SOURCE MATERIAL »
################
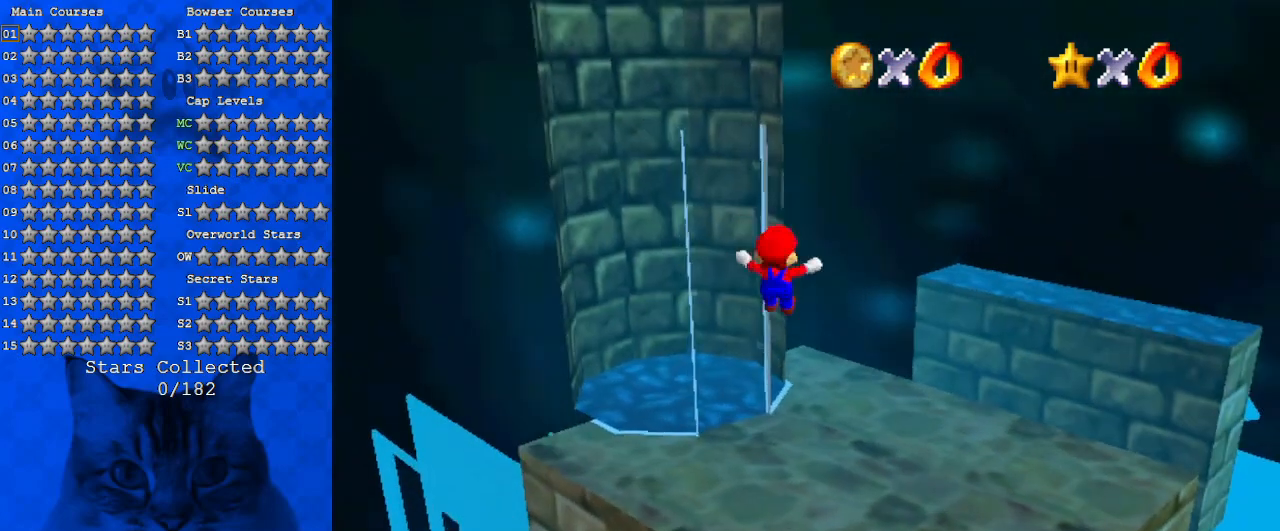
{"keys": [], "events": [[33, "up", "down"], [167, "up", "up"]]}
################
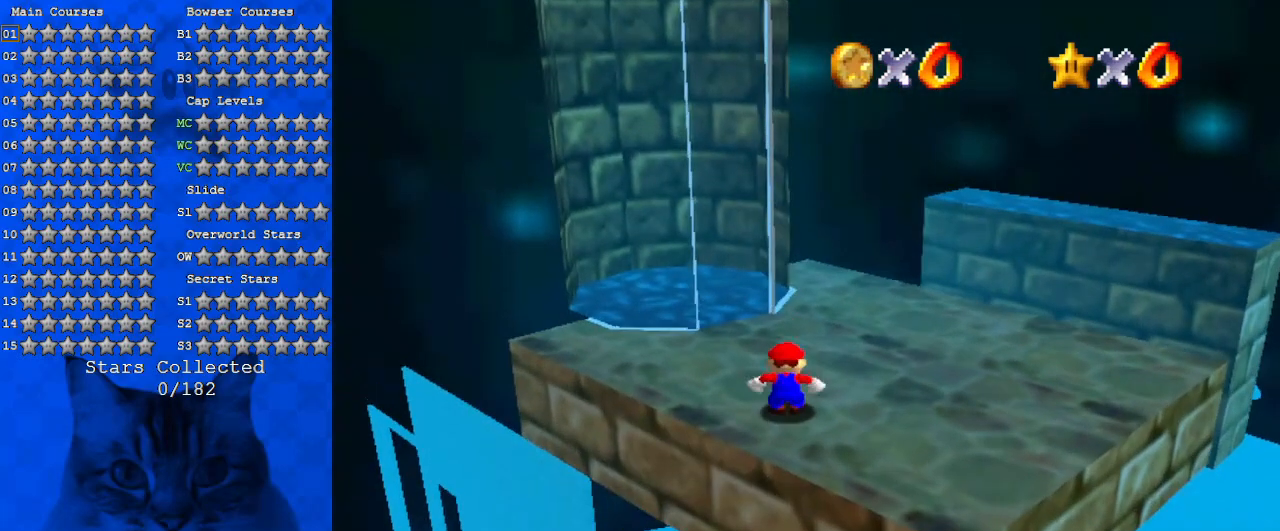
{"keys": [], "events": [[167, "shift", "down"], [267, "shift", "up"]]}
################
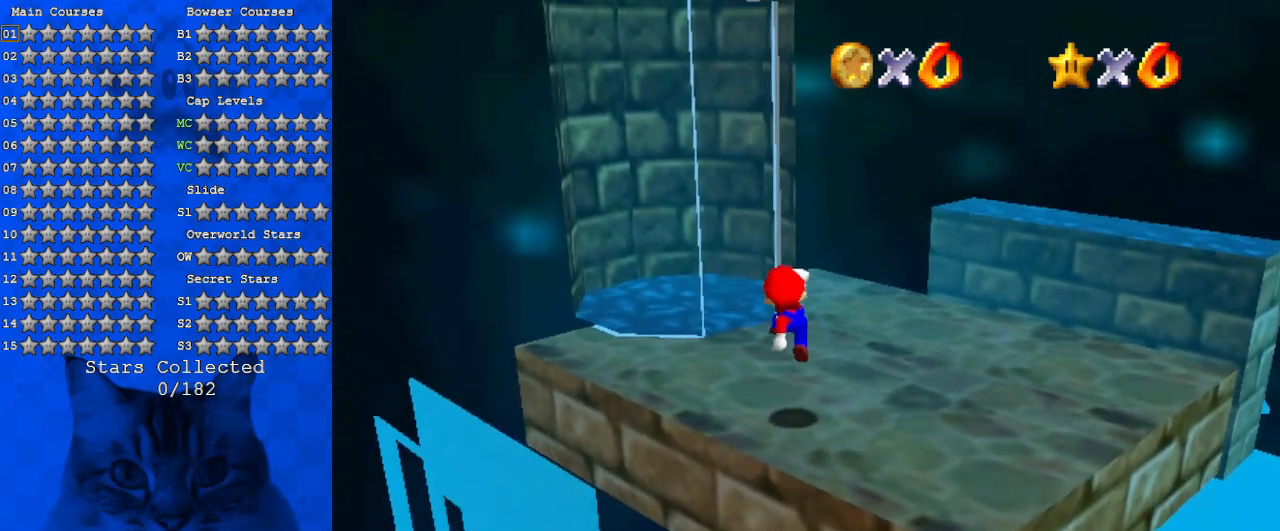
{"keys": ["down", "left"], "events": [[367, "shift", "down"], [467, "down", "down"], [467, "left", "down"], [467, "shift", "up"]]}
################
WHAT YOU NEED TO DO » Give the number of lines in the listing that hold the word "shift", with no other words.

RESULT FOR THIS TASK » 2